If you’re Canadian, the return of warmer weather tends to bring with it a whole lot of promise. Buds are blooming on the trees, grass is growing – life is bursting onto the scene all around us. The birds are back. And they’re singing.

Unless you love the cold of winter, spring feels like the metaphorical shackles have been loosened. We’re set free into the world beyond our homes once again. And taking our workouts outdoors seems that much more attractive, whether we’re biking, hiking or walking.

Spring also serves as a reminder that we’re a few months into 2022, leaving many of us to wonder how those New Year’s resolutions to promote better health are going?

We could start by suggesting you revisit your New Year’s Resolutions. But for many of us the reply might be: ‘What resolutions?’

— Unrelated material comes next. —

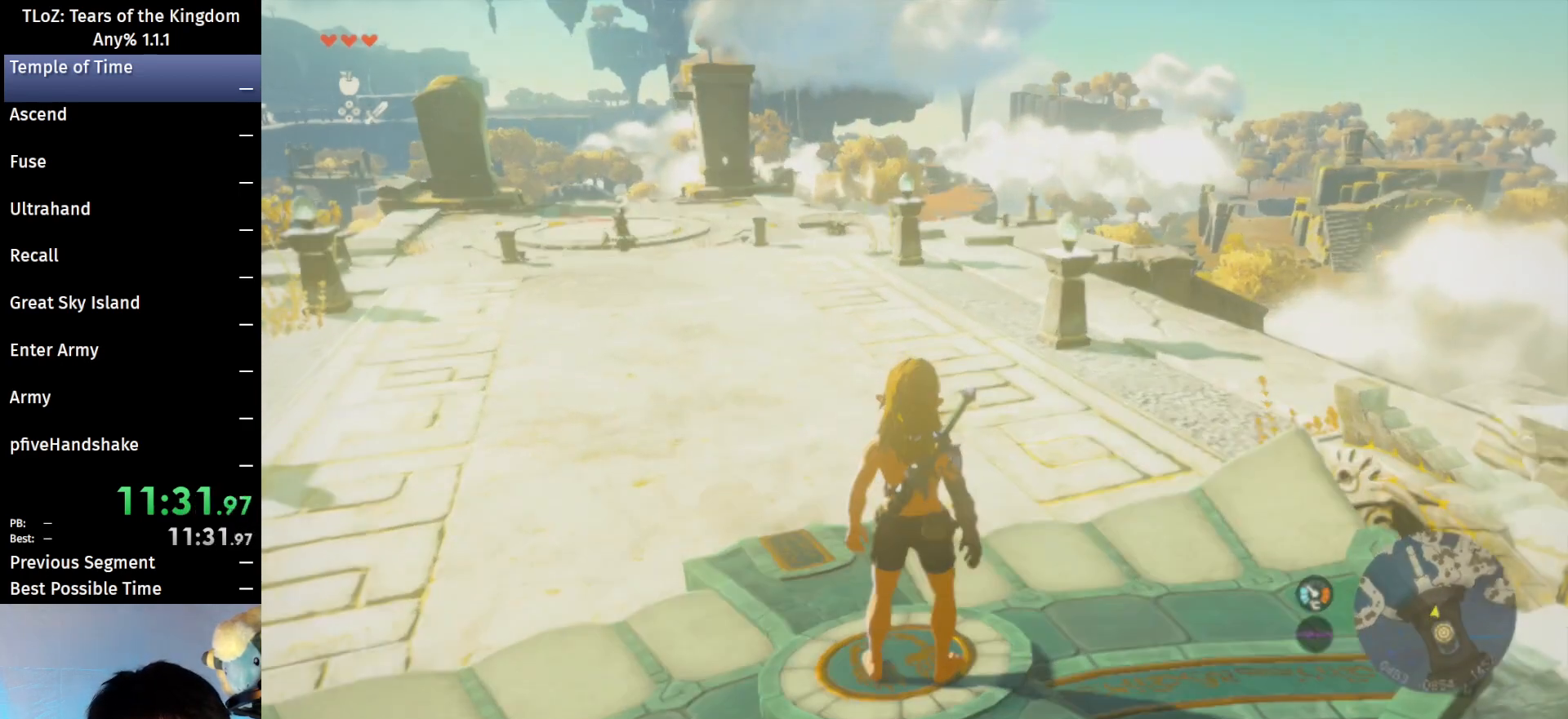
Gameplay with a controller (Nintendo layout); each line is a JSON object with the inputs held at the frame after it. "events" lists button and stick changes between this image and that frame as [ms after this image, input, new state], when the widget could be followed in between. Not read: L3 R3 START Z.
{"buttons": [], "left_stick": "center", "right_stick": "center", "events": [[133, "X", "down"], [333, "X", "up"]]}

That’s because the motivation of a new calendar year is enough to prompt many of us to create a health or wellness routine to refresh and renew our body, mind, and soul. But good intentions don’t always last.

According to an Ipsos Reid poll Canadians are good at making New Year’s resolutions but don’t always follow through.

Not surprisingly, the most common resolution is to improve health and fitness by doing everything from more exercise to ditching some weight, improving nutrition and quitting smoking. A noble pursuit, perhaps, but just 22 per cent of Canadians, overall, report keeping previous resolutions.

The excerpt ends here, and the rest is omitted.